If you are working on windows, you need to first install PyTorch with

pip install torch -f https://download.pytorch.org/whl/torch_stable.html.

Otherwise, you can proceed with

pip install pytorch-forecasting

Alternatively, you can install the package via conda

conda install pytorch-forecasting pytorch -c pytorch>=1.7 -c conda-forge

PyTorch Forecasting is now installed from the conda-forge channel while PyTorch is install from the pytorch channel.

To use the MQF2 loss (multivariate quantile loss), also install pip install git+https://github.com/KelvinKan/CP-Flow.git@package-specific-version --no-deps

Documentation

Visit https://pytorch-forecasting.readthedocs.io to read the documentation with detailed tutorials.

Available models

The documentation provides a comparison of available models.

To implement new models or other custom components, see the How to implement new models tutorial. It covers basic as well as advanced architectures.

Usage example

Networks can be trained with the PyTorch Lighning Trainer on pandas Dataframes which are first converted to a TimeSeriesDataSet.

# imports for training
import pytorch_lightning as pl
from pytorch_lightning.loggers import TensorBoardLogger
from pytorch_lightning.callbacks import EarlyStopping, LearningRateMonitor
# import dataset, network to train and metric to optimize
from pytorch_forecasting import TimeSeriesDataSet, TemporalFusionTransformer, QuantileLoss

# load data: this is pandas dataframe with at least a column for
# * the target (what you want to predict)
# * the timeseries ID (which should be a unique string to identify each timeseries)
# * the time of the observation (which should be a monotonically increasing integer)
data = ...

# define the dataset, i.e. add metadata to pandas dataframe for the model to understand it
max_encoder_length = 36
max_prediction_length = 6
training_cutoff = "YYYY-MM-DD"  # day for cutoff

training = TimeSeriesDataSet(
    data[lambda x: x.date <= training_cutoff],
    time_idx= ...,  # column name of time of observation
    target= ...,  # column name of target to predict
    group_ids=[ ... ],  # column name(s) for timeseries IDs
    max_encoder_length=max_encoder_length,  # how much history to use
    max_prediction_length=max_prediction_length,  # how far to predict into future
    # covariates static for a timeseries ID
    static_categoricals=[ ... ],
    static_reals=[ ... ],
    # covariates known and unknown in the future to inform prediction
    time_varying_known_categoricals=[ ... ],
    time_varying_known_reals=[ ... ],
    time_varying_unknown_categoricals=[ ... ],
    time_varying_unknown_reals=[ ... ],
)

# create validation dataset using the same normalization techniques as for the training dataset
validation = TimeSeriesDataSet.from_dataset(training, data, min_prediction_idx=training.index.time.max() + 1, stop_randomization=True)

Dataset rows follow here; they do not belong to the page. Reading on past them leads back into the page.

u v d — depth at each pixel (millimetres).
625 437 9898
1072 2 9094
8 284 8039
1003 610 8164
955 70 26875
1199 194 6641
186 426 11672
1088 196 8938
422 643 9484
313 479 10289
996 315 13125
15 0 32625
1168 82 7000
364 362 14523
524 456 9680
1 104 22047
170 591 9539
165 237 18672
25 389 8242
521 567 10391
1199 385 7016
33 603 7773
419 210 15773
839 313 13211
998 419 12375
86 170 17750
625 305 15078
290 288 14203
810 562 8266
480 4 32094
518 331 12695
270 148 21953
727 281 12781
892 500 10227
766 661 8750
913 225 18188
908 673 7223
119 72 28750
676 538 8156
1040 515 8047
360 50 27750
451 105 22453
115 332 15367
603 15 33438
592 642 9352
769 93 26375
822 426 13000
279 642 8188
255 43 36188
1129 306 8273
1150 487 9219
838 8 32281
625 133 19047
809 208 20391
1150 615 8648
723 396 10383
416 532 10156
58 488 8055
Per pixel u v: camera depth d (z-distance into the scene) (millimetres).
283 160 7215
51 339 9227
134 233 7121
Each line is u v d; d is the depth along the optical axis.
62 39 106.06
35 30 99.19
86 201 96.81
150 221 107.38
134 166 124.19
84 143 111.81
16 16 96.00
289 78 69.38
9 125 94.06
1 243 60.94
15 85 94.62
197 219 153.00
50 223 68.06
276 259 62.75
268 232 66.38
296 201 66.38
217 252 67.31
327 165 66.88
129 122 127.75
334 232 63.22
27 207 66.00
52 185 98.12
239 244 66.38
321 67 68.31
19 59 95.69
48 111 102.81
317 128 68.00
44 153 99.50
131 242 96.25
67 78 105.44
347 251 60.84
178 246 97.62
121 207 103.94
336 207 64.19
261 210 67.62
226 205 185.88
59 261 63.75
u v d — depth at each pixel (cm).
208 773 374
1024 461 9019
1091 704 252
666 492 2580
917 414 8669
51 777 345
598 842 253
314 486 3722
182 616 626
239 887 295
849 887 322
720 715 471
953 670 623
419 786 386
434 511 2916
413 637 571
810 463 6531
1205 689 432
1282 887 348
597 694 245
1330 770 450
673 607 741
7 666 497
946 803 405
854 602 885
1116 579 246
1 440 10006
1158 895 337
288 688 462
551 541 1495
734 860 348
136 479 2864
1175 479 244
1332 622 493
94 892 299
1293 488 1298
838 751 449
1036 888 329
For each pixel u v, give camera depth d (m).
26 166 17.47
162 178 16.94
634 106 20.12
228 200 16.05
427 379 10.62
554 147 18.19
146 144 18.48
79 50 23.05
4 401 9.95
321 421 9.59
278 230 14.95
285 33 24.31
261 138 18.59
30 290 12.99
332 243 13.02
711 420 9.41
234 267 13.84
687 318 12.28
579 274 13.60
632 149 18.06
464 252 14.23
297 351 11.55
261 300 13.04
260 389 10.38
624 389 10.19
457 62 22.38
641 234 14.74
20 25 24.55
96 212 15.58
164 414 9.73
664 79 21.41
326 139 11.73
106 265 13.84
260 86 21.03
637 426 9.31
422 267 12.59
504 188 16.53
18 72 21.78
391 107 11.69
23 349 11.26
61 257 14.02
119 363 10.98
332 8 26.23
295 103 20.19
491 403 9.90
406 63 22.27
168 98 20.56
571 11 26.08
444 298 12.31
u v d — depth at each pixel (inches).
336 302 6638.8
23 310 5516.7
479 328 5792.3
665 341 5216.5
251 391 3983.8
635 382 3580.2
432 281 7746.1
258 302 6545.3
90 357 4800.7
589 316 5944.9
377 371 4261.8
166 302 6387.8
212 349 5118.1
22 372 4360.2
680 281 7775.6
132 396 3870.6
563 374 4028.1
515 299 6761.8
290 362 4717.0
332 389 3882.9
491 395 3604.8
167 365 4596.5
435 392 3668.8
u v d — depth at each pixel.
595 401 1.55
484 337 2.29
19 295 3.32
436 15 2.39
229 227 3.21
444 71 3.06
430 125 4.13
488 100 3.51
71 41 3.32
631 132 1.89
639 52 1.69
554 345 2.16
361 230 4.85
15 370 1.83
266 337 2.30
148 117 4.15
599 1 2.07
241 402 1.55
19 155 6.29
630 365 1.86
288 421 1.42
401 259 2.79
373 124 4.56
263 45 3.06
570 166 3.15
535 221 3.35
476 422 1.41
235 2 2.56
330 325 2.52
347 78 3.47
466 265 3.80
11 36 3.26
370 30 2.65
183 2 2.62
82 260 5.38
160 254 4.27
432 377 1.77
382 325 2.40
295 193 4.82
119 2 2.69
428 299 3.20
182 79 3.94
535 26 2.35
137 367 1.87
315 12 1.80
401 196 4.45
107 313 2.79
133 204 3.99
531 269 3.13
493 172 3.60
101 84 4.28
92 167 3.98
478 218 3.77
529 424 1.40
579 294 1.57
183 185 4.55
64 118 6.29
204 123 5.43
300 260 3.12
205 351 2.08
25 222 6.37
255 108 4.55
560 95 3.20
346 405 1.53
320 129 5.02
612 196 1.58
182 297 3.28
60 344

# convert datasets to dataloaders for training
batch_size = 128
train_dataloader = training.to_dataloader(train=True, batch_size=batch_size, num_workers=2)
val_dataloader = validation.to_dataloader(train=False, batch_size=batch_size, num_workers=2)

# create PyTorch Lighning Trainer with early stopping
early_stop_callback = EarlyStopping(monitor="val_loss", min_delta=1e-4, patience=1, verbose=False, mode="min")
lr_logger = LearningRateMonitor()
trainer = pl.Trainer(
    max_epochs=100,
    gpus=0,  # run on CPU, if on multiple GPUs, use accelerator="ddp"
    gradient_clip_val=0.1,
    limit_train_batches=30,  # 30 batches per epoch
    callbacks=[lr_logger, early_stop_callback],
    logger=TensorBoardLogger("lightning_logs")
)

# define network to train - the architecture is mostly inferred from the dataset, so that only a few hyperparameters have to be set by the user
tft = TemporalFusionTransformer.from_dataset(
    # dataset
    training,
    # architecture hyperparameters
    hidden_size=32,
    attention_head_size=1,
    dropout=0.1,
    hidden_continuous_size=16,
    # loss metric to optimize
    loss=QuantileLoss(),
    # logging frequency
    log_interval=2,
    # optimizer parameters
    learning_rate=0.03,
    reduce_on_plateau_patience=4
)
print(f"Number of parameters in network: {tft.size()/1e3:.1f}k")

# find the optimal learning rate
res = trainer.lr_find(
    tft, train_dataloaders=train_dataloader, val_dataloaders=val_dataloader, early_stop_threshold=1000.0, max_lr=0.3,
)
# and plot the result - always visually confirm that the suggested learning rate makes sense
print(f"suggested learning rate: {res.suggestion()}")
fig = res.plot(show=True, suggest=True)
fig.show()

# fit the model on the data - redefine the model with the correct learning rate if necessary
trainer.fit(
    tft, train_dataloaders=train_dataloader, val_dataloaders=val_dataloader,
)

Download files

Download the file for your platform. If you're not sure which to choose, learn more about installing packages.

Source Distribution

pytorch_forecasting-0.10.2.tar.gz (125.8 kB view details)

Uploaded Source

Built Distribution

If you're not sure about the file name format, learn more about wheel file names.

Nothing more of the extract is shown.